» TESTO FORNITO:
________________
Come MoVimento 5 Stelle la proposta di riforma ci vede piuttosto contrariati: non tanto per gli intenti, le cui istanze di riforma arrivano sia da AGENAS sia dal Governo centrale (la bocciatura dell’attuale Legge 23/2015 arriva dal ministro della Sanità Speranza durante il governo Conte ndr), ma tanto perché la suddetta riforma arriverà già “preconfezionata” e calata in alto dalla Giunta: inoltre, i tempi spesso contingentati hanno reso difficile un confronto e una collaborazione costruttiva tra le parti durante i lavori della Commissione III Sanità.

Per questo motivo ritengo sia mio dovere informarla in merito alle intenzione del gruppo consiliare del M5s: la nostra sarà un’opposizione dura e intransigente. In aula consiliare, l’unico spazio democratico che la giunta Fontana ci ha lasciato, battaglieremo in modo puntuale su temi cari al MoVimento, nel pieno interesse dei cittadini e della salute di noi tutti.

Un primo grande punto, forse il principale, riguarda i PreSST, i Presidi Socio Sanitari Territoriali, chiamati anche Case della Comunità dagli obiettivi del PNRR. La loro manca costituzione, nonostante la Legge 23/2015 li prevedesse, rappresenta la cartina di tornasole per indicare lo stato di abbandono in cui verte la sanità territoriale. Un fatto molto grave, soprattutto perché è a rischio la sanità pubblica. Ad oggi non sappiamo ancora dove saranno dislocati, e la riforma che voteremo non consentirà al Consiglio (portavoce di istanze territoriali) di essere incisivo nel definire le location ideali. Ancora più grave è che la riforma, nel suo iter di implementazione, non
abbia coinvolto i sindaci dei comuni che, in qualità del loro ruolo, sono garanti della salute dei cittadini.
________________
» COSA FARE:
Trascrivi per intero il testo sulla riforma sanitaria, senza cambiare nulla. Le voci non hanno alcun legame con il testo.

» DATI REGISTRATI:
________________
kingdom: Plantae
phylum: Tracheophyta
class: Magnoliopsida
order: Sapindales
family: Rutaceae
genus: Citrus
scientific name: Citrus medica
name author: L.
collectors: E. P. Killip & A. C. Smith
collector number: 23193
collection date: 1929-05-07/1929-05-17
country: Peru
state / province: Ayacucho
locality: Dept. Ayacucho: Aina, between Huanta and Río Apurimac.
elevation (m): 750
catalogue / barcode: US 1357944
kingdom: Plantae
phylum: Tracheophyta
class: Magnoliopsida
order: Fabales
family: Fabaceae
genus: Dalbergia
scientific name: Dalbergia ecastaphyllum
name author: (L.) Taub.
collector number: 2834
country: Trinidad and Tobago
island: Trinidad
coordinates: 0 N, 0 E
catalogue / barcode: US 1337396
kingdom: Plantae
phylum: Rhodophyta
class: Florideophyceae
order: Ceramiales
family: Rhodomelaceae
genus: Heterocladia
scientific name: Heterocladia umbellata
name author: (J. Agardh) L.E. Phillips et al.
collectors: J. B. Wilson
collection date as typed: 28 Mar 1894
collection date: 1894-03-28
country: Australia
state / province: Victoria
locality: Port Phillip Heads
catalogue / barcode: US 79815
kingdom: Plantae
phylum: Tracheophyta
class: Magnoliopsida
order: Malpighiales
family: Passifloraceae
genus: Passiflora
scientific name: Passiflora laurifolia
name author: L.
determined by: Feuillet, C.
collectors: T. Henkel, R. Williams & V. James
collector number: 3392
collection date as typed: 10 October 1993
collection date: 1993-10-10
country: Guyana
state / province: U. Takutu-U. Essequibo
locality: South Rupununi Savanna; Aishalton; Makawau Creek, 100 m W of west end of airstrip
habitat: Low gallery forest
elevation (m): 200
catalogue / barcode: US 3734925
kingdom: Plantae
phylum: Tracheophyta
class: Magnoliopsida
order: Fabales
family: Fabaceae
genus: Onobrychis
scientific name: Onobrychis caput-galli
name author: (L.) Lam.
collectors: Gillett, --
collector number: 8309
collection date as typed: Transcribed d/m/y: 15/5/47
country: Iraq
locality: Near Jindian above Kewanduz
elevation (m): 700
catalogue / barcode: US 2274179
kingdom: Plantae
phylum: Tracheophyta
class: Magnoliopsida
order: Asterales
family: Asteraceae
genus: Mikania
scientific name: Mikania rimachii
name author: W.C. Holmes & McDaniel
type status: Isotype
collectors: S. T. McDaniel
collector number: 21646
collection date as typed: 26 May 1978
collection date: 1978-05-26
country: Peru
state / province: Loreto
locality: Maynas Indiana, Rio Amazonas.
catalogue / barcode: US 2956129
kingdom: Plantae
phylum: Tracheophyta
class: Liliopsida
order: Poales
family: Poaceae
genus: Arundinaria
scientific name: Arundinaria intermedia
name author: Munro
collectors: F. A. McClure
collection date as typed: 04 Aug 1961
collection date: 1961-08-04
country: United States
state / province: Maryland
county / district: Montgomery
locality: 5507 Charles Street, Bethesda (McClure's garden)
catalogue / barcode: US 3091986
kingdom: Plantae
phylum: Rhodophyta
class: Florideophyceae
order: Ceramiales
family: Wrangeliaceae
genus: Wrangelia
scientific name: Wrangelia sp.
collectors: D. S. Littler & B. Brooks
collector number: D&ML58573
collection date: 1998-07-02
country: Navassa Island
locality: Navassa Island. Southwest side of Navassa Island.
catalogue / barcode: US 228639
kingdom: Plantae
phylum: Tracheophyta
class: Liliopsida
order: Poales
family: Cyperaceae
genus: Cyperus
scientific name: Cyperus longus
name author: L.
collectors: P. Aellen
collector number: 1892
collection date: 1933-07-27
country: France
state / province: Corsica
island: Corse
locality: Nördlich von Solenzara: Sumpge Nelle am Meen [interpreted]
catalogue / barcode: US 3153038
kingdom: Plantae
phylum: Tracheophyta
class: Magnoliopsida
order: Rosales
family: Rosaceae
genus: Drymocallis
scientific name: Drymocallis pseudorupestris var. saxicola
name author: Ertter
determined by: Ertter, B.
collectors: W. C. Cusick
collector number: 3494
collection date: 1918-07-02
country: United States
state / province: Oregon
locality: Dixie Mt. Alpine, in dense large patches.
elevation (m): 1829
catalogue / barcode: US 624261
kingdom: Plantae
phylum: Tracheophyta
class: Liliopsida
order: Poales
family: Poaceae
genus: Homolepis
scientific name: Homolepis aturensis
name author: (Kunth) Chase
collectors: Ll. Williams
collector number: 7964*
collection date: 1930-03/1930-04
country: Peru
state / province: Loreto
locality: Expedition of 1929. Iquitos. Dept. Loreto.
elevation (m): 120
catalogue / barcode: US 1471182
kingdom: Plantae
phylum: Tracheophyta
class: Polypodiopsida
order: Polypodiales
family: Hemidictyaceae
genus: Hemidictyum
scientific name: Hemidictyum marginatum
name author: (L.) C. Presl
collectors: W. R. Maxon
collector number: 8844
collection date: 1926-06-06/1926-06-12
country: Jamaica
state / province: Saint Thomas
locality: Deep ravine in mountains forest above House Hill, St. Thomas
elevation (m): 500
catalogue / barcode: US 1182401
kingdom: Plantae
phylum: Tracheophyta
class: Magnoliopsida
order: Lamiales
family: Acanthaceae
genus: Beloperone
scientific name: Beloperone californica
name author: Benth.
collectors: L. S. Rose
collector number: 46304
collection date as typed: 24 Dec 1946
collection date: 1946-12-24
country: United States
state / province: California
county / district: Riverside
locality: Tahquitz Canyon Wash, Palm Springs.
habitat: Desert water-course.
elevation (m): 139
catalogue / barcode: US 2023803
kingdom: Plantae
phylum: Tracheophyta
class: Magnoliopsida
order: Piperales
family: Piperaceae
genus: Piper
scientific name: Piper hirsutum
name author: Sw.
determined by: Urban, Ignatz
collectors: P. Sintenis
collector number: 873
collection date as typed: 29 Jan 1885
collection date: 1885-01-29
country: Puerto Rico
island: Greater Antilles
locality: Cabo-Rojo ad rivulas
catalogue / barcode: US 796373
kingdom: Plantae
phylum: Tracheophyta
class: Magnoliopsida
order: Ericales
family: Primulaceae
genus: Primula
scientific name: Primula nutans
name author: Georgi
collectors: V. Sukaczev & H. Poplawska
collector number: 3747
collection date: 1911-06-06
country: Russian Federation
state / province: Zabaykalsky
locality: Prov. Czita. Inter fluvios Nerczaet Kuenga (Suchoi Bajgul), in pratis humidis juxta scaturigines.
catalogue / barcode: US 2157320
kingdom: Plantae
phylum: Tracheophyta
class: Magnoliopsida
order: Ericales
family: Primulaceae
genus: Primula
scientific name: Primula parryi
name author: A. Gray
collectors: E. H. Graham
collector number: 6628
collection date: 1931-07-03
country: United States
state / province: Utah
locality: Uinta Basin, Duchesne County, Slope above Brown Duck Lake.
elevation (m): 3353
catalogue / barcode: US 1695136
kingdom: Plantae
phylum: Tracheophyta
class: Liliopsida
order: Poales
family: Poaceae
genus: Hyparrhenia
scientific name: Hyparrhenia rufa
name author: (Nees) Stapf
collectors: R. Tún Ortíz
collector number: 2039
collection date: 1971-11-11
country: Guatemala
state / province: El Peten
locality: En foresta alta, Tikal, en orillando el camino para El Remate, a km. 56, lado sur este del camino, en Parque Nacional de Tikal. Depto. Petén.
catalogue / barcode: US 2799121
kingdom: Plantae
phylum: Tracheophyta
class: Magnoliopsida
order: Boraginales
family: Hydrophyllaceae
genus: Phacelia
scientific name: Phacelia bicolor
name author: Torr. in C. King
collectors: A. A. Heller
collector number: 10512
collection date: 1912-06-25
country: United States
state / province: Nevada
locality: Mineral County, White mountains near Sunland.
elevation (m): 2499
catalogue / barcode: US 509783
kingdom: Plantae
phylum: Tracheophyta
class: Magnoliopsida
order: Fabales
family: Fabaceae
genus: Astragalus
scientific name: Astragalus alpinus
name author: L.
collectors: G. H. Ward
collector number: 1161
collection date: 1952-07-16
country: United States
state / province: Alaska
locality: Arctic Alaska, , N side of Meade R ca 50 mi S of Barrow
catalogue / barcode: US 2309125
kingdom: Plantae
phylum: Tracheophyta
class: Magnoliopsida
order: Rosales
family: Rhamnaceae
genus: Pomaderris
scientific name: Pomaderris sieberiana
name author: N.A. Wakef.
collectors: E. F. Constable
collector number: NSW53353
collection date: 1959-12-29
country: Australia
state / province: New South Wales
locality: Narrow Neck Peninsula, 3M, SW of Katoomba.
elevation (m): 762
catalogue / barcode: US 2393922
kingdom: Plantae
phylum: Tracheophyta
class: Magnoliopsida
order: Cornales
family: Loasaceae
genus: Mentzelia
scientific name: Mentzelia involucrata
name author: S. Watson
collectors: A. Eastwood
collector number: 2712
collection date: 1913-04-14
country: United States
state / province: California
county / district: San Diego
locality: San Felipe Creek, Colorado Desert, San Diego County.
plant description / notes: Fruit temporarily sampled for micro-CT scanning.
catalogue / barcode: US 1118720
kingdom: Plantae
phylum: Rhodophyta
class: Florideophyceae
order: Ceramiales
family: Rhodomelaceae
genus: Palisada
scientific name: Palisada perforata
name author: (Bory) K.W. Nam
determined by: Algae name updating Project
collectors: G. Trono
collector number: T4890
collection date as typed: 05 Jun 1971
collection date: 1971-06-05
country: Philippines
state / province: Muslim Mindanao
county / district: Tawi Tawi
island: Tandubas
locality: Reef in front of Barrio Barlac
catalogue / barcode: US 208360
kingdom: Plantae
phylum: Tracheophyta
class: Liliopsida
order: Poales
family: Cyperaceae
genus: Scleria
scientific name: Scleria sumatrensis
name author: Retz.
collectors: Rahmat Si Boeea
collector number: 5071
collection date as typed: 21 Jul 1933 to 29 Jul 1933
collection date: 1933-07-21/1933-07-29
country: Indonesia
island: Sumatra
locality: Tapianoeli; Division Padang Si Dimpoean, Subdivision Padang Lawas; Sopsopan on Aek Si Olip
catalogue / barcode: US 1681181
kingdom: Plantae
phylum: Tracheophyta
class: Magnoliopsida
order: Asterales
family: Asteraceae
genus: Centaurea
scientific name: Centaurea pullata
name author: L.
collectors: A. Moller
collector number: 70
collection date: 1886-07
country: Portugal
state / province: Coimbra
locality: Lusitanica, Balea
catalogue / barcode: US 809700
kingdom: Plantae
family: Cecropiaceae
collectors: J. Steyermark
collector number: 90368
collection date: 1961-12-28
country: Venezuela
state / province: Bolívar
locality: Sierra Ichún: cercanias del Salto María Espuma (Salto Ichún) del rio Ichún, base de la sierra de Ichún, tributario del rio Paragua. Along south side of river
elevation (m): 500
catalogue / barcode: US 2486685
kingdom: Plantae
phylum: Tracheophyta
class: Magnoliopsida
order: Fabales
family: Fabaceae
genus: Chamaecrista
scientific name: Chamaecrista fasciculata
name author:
________________
» RISPOSTA:
Come MoVimento 5 Stelle la proposta di riforma ci vede piuttosto contrariati: non tanto per gli intenti, le cui istanze di riforma arrivano sia da AGENAS sia dal Governo centrale (la bocciatura dell’attuale Legge 23/2015 arriva dal ministro della Sanità Speranza durante il governo Conte ndr), ma tanto perché la suddetta riforma arriverà già “preconfezionata” e calata in alto dalla Giunta: inoltre, i tempi spesso contingentati hanno reso difficile un confronto e una collaborazione costruttiva tra le parti durante i lavori della Commissione III Sanità.

Per questo motivo ritengo sia mio dovere informarla in merito alle intenzione del gruppo consiliare del M5s: la nostra sarà un’opposizione dura e intransigente. In aula consiliare, l’unico spazio democratico che la giunta Fontana ci ha lasciato, battaglieremo in modo puntuale su temi cari al MoVimento, nel pieno interesse dei cittadini e della salute di noi tutti.

Un primo grande punto, forse il principale, riguarda i PreSST, i Presidi Socio Sanitari Territoriali, chiamati anche Case della Comunità dagli obiettivi del PNRR. La loro manca costituzione, nonostante la Legge 23/2015 li prevedesse, rappresenta la cartina di tornasole per indicare lo stato di abbandono in cui verte la sanità territoriale. Un fatto molto grave, soprattutto perché è a rischio la sanità pubblica. Ad oggi non sappiamo ancora dove saranno dislocati, e la riforma che voteremo non consentirà al Consiglio (portavoce di istanze territoriali) di essere incisivo nel definire le location ideali. Ancora più grave è che la riforma, nel suo iter di implementazione, non
abbia coinvolto i sindaci dei comuni che, in qualità del loro ruolo, sono garanti della salute dei cittadini.